**What the task asks:**
In the records below, copy the lines from the one containing "III. Schluss. Michael" through the one containing "Schriftstellerin Jagoda Marinic", including both of those lines, and nothing else.

**Data for this task:**
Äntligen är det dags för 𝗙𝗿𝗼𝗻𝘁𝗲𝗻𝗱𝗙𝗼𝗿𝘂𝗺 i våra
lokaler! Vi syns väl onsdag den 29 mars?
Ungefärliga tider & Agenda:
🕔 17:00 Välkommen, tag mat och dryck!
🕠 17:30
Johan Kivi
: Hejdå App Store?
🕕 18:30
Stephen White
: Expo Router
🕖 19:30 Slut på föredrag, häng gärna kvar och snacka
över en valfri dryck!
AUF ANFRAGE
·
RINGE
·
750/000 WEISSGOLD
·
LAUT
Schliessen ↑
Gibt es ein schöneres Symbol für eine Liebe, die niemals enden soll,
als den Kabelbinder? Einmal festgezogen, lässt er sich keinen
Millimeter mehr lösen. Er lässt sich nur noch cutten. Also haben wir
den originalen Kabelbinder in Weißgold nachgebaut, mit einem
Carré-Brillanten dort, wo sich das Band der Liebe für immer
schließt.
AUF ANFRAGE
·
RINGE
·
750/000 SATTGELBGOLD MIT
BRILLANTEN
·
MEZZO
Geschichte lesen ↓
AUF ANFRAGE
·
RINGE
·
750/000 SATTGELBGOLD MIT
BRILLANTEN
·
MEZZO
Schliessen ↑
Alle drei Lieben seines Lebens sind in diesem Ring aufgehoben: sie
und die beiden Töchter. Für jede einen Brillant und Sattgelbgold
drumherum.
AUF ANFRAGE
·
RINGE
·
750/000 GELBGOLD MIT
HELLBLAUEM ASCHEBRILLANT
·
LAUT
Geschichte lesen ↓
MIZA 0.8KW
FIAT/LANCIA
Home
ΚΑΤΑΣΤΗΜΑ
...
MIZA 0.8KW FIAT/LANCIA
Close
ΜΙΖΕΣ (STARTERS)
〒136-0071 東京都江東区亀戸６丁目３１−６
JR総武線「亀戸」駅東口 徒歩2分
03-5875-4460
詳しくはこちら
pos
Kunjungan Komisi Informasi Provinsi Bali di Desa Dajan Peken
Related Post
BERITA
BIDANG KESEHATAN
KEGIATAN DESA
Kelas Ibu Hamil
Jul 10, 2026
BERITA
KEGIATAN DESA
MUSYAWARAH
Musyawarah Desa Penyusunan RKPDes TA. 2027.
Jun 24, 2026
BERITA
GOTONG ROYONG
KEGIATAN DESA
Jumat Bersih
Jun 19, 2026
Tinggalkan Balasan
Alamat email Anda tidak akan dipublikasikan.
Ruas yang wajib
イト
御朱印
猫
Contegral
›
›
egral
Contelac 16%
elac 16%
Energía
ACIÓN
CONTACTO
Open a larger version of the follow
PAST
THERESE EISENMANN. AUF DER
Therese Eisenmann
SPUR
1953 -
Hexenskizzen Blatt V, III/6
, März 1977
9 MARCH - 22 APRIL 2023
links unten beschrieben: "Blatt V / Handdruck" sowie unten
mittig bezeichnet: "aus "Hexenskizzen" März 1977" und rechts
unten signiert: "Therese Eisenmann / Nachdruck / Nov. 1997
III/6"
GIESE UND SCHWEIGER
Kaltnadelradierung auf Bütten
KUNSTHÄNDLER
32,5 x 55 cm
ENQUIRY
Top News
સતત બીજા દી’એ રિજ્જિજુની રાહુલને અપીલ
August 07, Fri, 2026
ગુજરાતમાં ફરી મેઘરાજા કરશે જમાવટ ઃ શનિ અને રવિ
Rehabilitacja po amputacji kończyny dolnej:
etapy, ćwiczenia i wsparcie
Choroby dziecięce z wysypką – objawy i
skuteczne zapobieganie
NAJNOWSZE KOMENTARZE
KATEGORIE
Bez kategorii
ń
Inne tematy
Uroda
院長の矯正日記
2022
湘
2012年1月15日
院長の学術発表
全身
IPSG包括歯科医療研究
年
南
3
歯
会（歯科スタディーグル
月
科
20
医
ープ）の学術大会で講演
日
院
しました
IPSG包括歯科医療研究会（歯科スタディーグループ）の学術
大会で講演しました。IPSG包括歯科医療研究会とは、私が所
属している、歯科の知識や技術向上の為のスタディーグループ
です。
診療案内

---

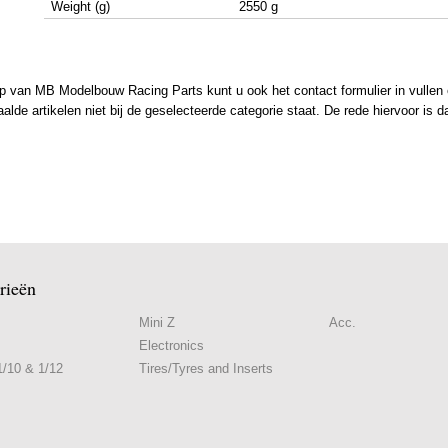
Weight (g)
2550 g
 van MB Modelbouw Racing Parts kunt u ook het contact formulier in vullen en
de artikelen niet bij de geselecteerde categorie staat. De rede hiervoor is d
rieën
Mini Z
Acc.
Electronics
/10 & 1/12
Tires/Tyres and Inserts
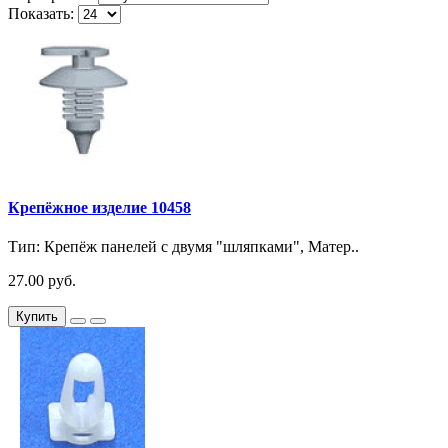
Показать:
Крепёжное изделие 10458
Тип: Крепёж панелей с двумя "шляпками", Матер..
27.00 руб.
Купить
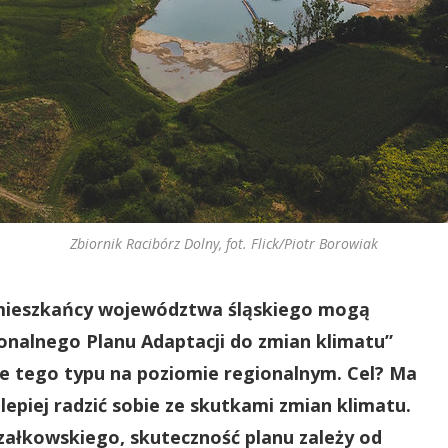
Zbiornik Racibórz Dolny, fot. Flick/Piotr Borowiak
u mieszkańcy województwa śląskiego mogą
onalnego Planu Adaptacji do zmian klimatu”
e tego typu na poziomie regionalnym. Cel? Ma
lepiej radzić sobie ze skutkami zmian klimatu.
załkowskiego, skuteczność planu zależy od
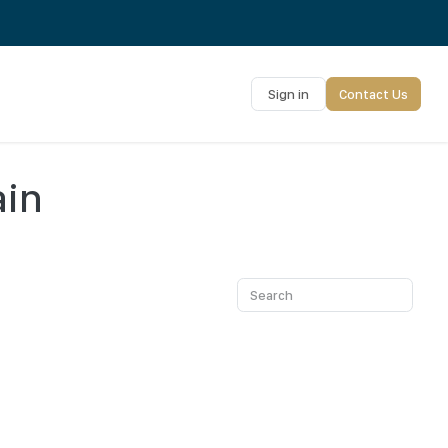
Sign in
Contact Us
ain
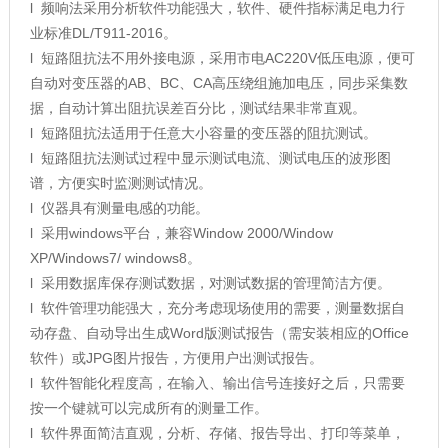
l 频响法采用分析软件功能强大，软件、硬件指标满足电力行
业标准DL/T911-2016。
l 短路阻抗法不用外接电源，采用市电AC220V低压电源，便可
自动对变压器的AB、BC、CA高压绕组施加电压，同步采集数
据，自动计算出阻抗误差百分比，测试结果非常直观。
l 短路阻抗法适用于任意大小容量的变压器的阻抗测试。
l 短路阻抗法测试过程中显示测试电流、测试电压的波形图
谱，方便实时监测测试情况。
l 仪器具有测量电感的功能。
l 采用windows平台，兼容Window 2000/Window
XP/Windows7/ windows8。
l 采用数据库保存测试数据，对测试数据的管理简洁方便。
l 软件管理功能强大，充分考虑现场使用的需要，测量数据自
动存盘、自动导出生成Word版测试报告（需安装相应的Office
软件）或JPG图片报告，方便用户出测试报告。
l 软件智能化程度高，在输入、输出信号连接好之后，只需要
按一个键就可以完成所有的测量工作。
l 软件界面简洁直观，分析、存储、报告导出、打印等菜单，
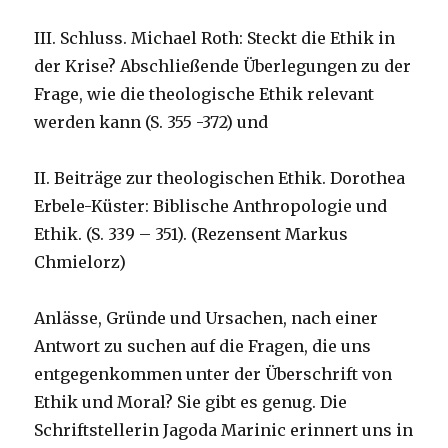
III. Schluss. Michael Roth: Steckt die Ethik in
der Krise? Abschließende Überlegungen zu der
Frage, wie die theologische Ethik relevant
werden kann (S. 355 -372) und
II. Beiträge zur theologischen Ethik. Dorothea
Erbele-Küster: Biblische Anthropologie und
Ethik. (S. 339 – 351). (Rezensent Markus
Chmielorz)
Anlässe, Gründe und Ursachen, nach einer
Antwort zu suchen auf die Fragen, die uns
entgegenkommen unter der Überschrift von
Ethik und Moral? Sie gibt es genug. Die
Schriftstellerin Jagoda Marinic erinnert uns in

**Exercise result:**
III. Schluss. Michael Roth: Steckt die Ethik in
der Krise? Abschließende Überlegungen zu der
Frage, wie die theologische Ethik relevant
werden kann (S. 355 -372) und
II. Beiträge zur theologischen Ethik. Dorothea
Erbele-Küster: Biblische Anthropologie und
Ethik. (S. 339 – 351). (Rezensent Markus
Chmielorz)
Anlässe, Gründe und Ursachen, nach einer
Antwort zu suchen auf die Fragen, die uns
entgegenkommen unter der Überschrift von
Ethik und Moral? Sie gibt es genug. Die
Schriftstellerin Jagoda Marinic erinnert uns in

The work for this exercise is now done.